Interrupting in meetings.
Jumping to solutions too quickly.
Micromanaging.
Avoiding hard conversations.
Overcommitting.
Being impatient when things move too slowly.
We see it all the time: you make a promise to yourself: “Never again. I’m stopping this for good”, and by the end of the day, you’ve already broken it five times.
Then comes the shame spiral: “What’s wrong with me? Why do I keep messing this up?”
But here’s the truth: that shame cycle is based on a false understanding of how behavior change actually works. And it’s one of the biggest reasons founders (and people in general) get stuck repeating the same patterns
Why Trying Harder Doesn’t Work
Founders tend to approach habits the same way they approach building a startup: with willpower, intensity, and an expectation of fast results. But behavior change is slow, developmental, and nonlinear.

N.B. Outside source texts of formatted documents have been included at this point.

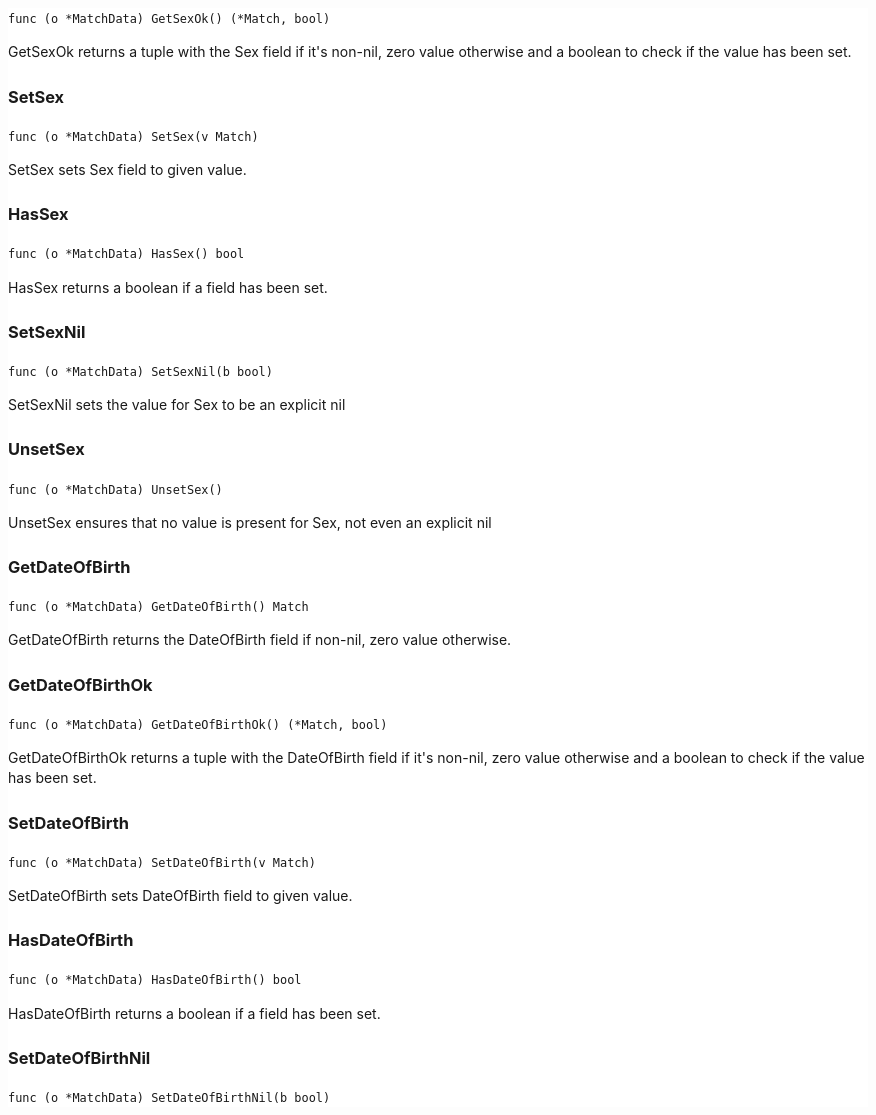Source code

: `func (o *MatchData) GetSexOk() (*Match, bool)`

GetSexOk returns a tuple with the Sex field if it's non-nil, zero value otherwise
and a boolean to check if the value has been set.

### SetSex

`func (o *MatchData) SetSex(v Match)`

SetSex sets Sex field to given value.

### HasSex

`func (o *MatchData) HasSex() bool`

HasSex returns a boolean if a field has been set.

### SetSexNil

`func (o *MatchData) SetSexNil(b bool)`

 SetSexNil sets the value for Sex to be an explicit nil

### UnsetSex
`func (o *MatchData) UnsetSex()`

UnsetSex ensures that no value is present for Sex, not even an explicit nil
### GetDateOfBirth

`func (o *MatchData) GetDateOfBirth() Match`

GetDateOfBirth returns the DateOfBirth field if non-nil, zero value otherwise.

### GetDateOfBirthOk

`func (o *MatchData) GetDateOfBirthOk() (*Match, bool)`

GetDateOfBirthOk returns a tuple with the DateOfBirth field if it's non-nil, zero value otherwise
and a boolean to check if the value has been set.

### SetDateOfBirth

`func (o *MatchData) SetDateOfBirth(v Match)`

SetDateOfBirth sets DateOfBirth field to given value.

### HasDateOfBirth

`func (o *MatchData) HasDateOfBirth() bool`

HasDateOfBirth returns a boolean if a field has been set.

### SetDateOfBirthNil

`func (o *MatchData) SetDateOfBirthNil(b bool)`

It does not work like this:
“I decided to stop interrupting; therefore, I will stop interrupting.”
Instead, it works more like learning a language, building a muscle, or shipping product: messy, incremental, and full of micro-wins that are easy to overlook.
The problem is that most people label all of that progress as failure. So they quit.
The 6 Real Stages of Habit Change
Here is the actual roadmap for changing a habit, whether it’s interrupting, reacting defensively, multitasking when someone is talking, or any other deeply ingrained behavior.
Most people only recognize the last stage as “success.” But every stage is progress.
1. Awareness: “This needs to change.”
This alone is a milestone. Most people never get here. Noticing the behavior and wanting to change it is the first sign that growth has already begun.
2. Recognizing the mistake, after the fact
At first, the gap between action and awareness is huge.
You drive home and think: “Ugh. I interrupted her three times. I did the thing.”
It might take hours, or days. This is still progress, because the brain can’t change a pattern it can’t see.
3. Recognizing the mistake faster.
The time lag shrinks. You catch yourself minutes later, maybe even in the same meeting, and say: “Hey, I realize I cut you off earlier. I’m sorry about that. Would you mind finishing that thought?”
That ability to name it in near real time is a breakthrough.
4. Catching yourself while doing the behavior
This is the first real “muscle” moment. You interrupt, and mid-sentence, you realize it.
You pause. You hand the conversation back. You correct course in the moment.
You’re learning awareness inside action, which is one of the hardest psychological skills there is.
5. Stopping yourself before you do the old habit
You open your mouth to interrupt ...
… and something inside you says:
“Pause. Don’t do it.”
This is the first time you choose a new pattern on purpose. This is what real change feels like.
6. Understanding the root and redesigning internal conditions
This is the “zen” stage.
You start asking:
What anxiety drives this habit?
What mental state helps me stay grounded before important conversations?
What do I need to feel in order to listen fully?
Then, you start putting those preventative habits into practice. You’re no longer fighting the habit but reshaping the conditions that create it. This is where the habit truly loses power.
If You Don’t Understand These Stages, You’ll Think You’re Failing
The tragedy for most leaders is that they make enormous progress and feel terrible the whole time.
They think:
“I still messed up.”
“I should be past this by now.”
“Why is this taking so long?”
Meanwhile, their time lag is shrinking, their awareness is increasing, and their ability to correct in real time is improving. That is the work. That is the change.
Every time you apologize, reset, or course-correct, you’re building the psychological muscles required for better leadership.
Why This Matters for Founders
Founders live under extreme pressure. Old habits spike during:
stressful fundraising
tight product deadlines
team conflict
investor pressure
hiring and firing decisions
customer escalations
You cannot out-hustle your way out of a deeply wired habit, but you can out-practice it.
The leaders who grow the fastest are the ones who learn to:
recognize their patterns
shrink the time lag
correct in the moment
understand the emotional drivers underneath
and be gracious with themselves along the way
Behavior change is not about perfection; it’s about becoming more aware, more intentional, and more equipped to engage others in healthier ways.
The Work Is Slow, and That’s Okay
Whether you’re trying to be a better founder, spouse, parent, colleague, or human being, change happens through dozens of tiny recalibrations over time.
Being harsh on yourself slows the process. Being gracious with yourself accelerates it.
Because the goal isn’t to never make the mistake again, the goal is to become the kind of leader who recognizes it sooner, repairs it faster, and repeats it less.